FIG. 1 is a partially cutaway exploded perspective view showing a main part configuration of a current-voltage converter according to an embodiment of the present invention, and FIG. 2 is a plan view showing the main part of the same device as shown in FIG. Is a partially enlarged plan view of a coil unit of the same apparatus, FIG. 4 is a longitudinal sectional view taken along the line AA in FIG. 3, and FIG. 5 is used in the same apparatus shown in FIGS. FIG. 6 is a front view showing an example of the Hall element, FIG. 6 is a side view of the Hall element shown in FIG. 5, and FIG. 7 is a plan view showing an example of a coil unit in a conventional current-voltage converter. 10 ... Case body, 19 ... Annular core, 20 ... Coil, 21 ... Auxiliary core, 23 ... Bottom wall, 24, 25 ...
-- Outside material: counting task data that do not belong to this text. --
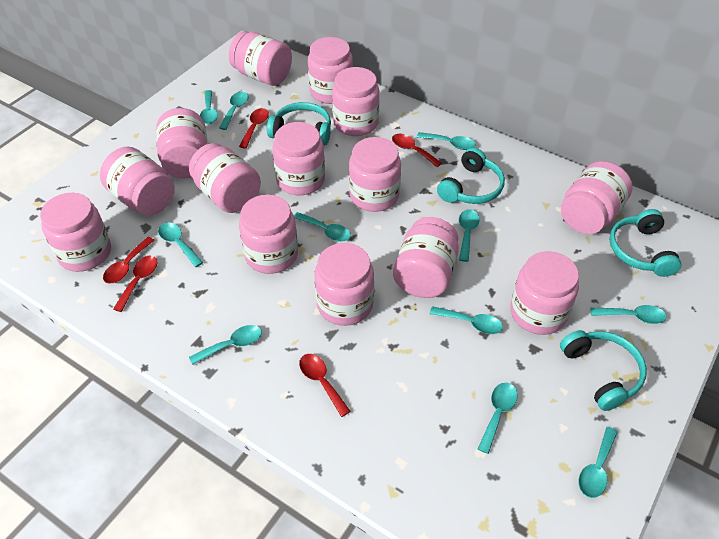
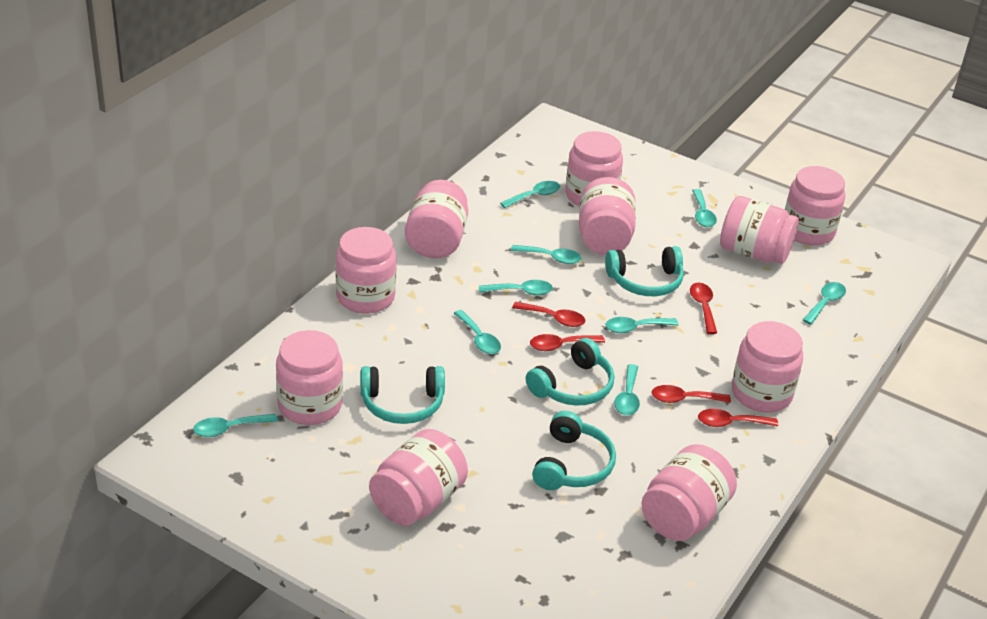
pink jar: [40,193,111,272] [100,147,175,216] [156,108,208,179] [189,143,261,213] [229,31,292,86] [239,195,298,274] [272,122,325,195] [308,37,353,104] [314,243,374,326] [332,67,379,136] [349,137,401,212] [393,217,459,298] [510,251,579,335] [561,161,633,234] = 14 -> [276,330,343,425] [336,227,396,314] [369,429,468,526] [405,180,468,258] [565,131,623,207] [579,177,636,255] [641,444,737,541] [720,196,799,264] [732,321,803,412] [785,166,845,245] = 10
turquoise spoon: [158,223,203,267] [189,325,262,365] [200,90,218,124] [219,91,249,130] [294,212,351,242] [417,132,475,150] [430,306,503,334] [459,209,480,262] [478,383,518,454] [579,427,618,498] [590,305,666,324] = 11 -> [193,414,278,437] [454,310,501,354] [479,280,553,295] [500,181,560,208] [511,245,582,264] [605,317,679,333] [614,364,640,415] [692,189,717,227] [803,282,846,324] = 9

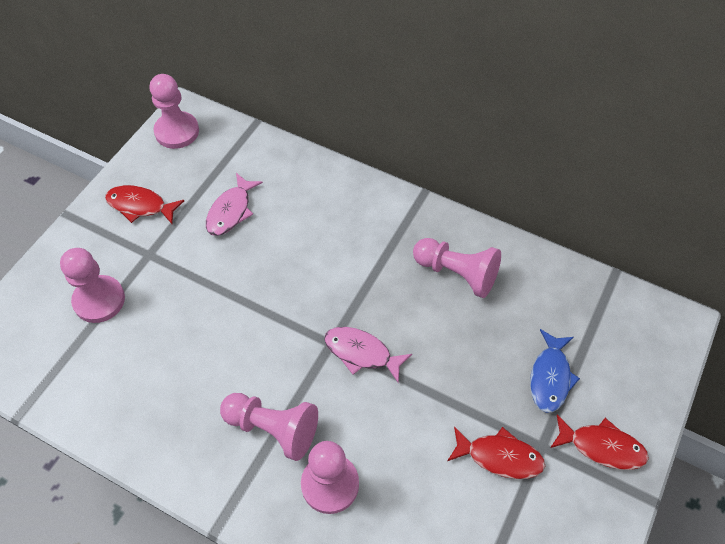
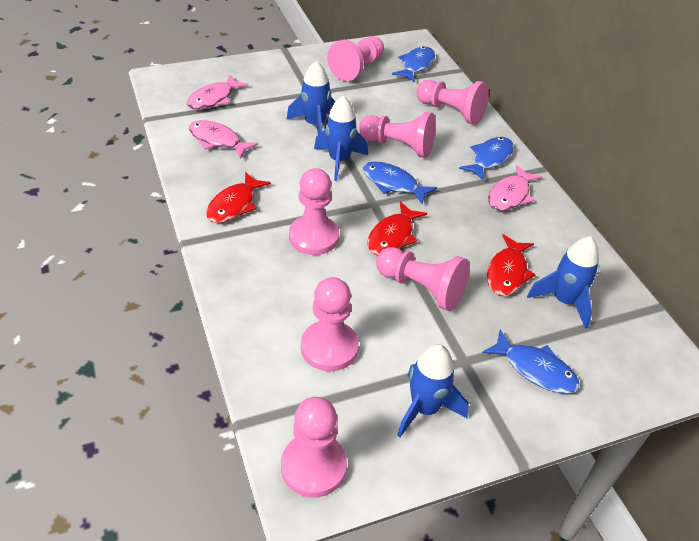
blue fish: [530,329,580,413] = 1 -> [363,162,437,205] [392,47,435,82] [459,137,514,181] [482,329,580,394] = 4
blue rocket: none = 0 -> [286,61,335,135] [314,96,368,181] [397,344,469,437] [527,236,599,329] = 4
pink fish: [206,173,263,236] [324,327,412,383] = 2 -> [187,74,248,110] [189,120,258,159] [488,165,542,211] = 3
pink pawn: [60,248,125,323] [149,74,199,149] [220,393,318,461] [301,441,359,514] [413,238,501,298] = 5 -> [281,397,347,498] [289,168,339,255] [301,277,359,371] [327,36,384,81] [359,112,436,158] [376,247,470,311] [416,80,489,125] = 7

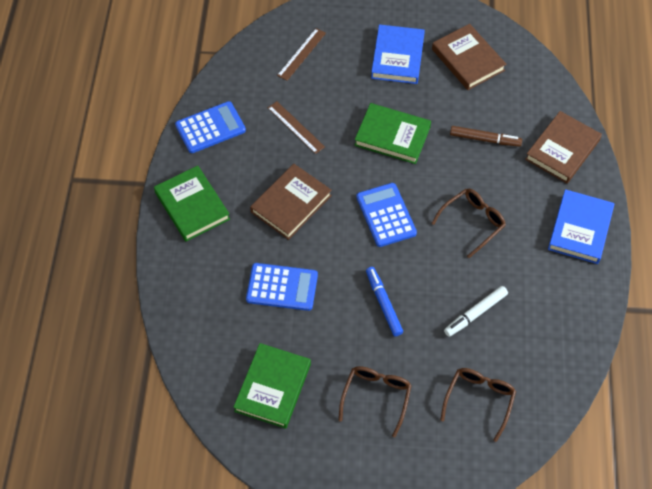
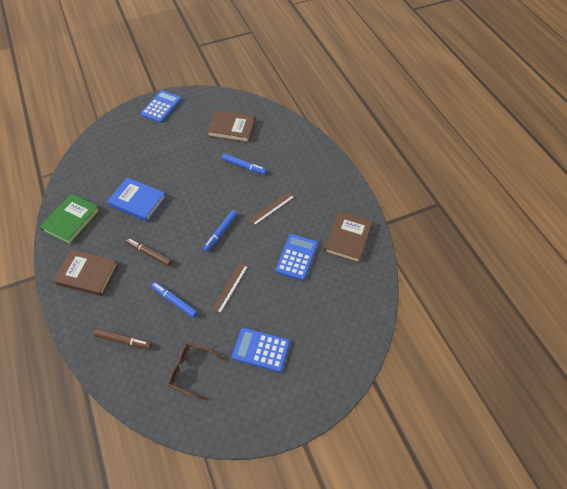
blue book: [371,24,425,84] [548,189,614,264] = 2 -> [107,177,166,222] = 1
blue marker: [366,267,403,336] = 1 -> [151,282,198,318] [203,210,237,252] [222,153,267,175] = 3
brown glasses: [339,366,412,437] [431,189,506,258] [440,368,516,442] = 3 -> [168,343,225,401] = 1
brown marker: [450,126,522,147] = 1 -> [93,328,152,349] [126,238,173,266] = 2
green book: [154,166,230,242] [233,343,311,429] [354,103,431,164] = 3 -> [40,194,100,245] = 1
white marker: [444,286,508,337] = 1 -> none = 0

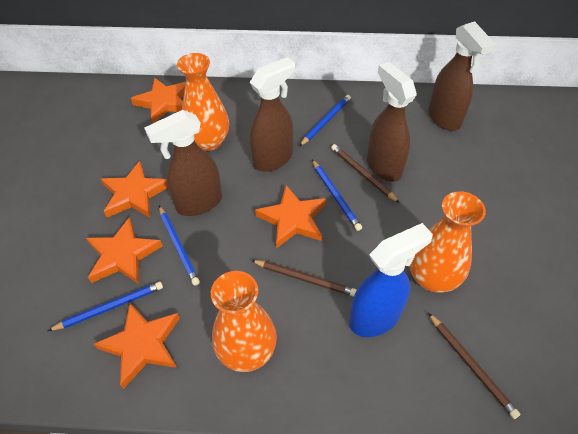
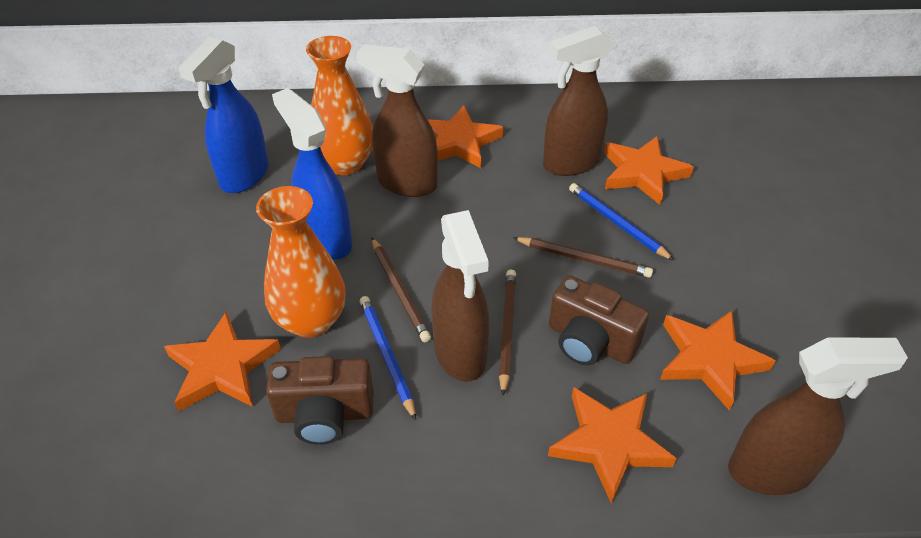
blue pencil: [48,282,163,331] [159,206,200,286] [299,95,351,147] [312,160,362,231] = 4 -> [360,296,416,420] [569,183,674,261] = 2
blue spray bottle: [349,223,433,337] = 1 -> [179,37,269,193] [272,88,353,260] = 2
brown camera: none = 0 -> [266,356,374,445] [549,275,649,365] = 2
orange vase: [177,53,229,151] [211,271,277,372] [409,191,486,293] = 3 -> [256,186,346,338] [306,36,373,175] = 2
Side walls, 26, 27 ... Positioning projections, 28 ... Steps, 2
9: Hall element positioning recess, 30: Hall element.

Claims (1)

[Scope of utility model registration request] 1. A coil is wound around an annular core formed entirely in an annular shape so that both ends closely oppose each other, and a hole is formed between both ends of the annular core so as to intersect the magnetic flux passing through the annular core at a substantially right angle. A current-voltage converter in which elements are arranged,
The both ends of the annular core are connected by an auxiliary core holding the Hall element, the auxiliary core is formed in a substantially U-shaped cross section, and the bottom wall receives the lower surface in the vicinity of the both ends of the annular core. And a pair of side walls that rise from the bottom wall at a substantially right angle and receive the side surfaces of both end portions of the annular core, and the inner surfaces of the pair of side walls are formed with positioning protrusions that protrude inward. A gap formed at both ends of the annular core is held by a step formed by a portion, and a positioning recess is formed by a bottom wall and a side wall of the auxiliary core and end faces at both ends of the annular core, A current-voltage converter in which the Hall element is disposed in a positioning recess.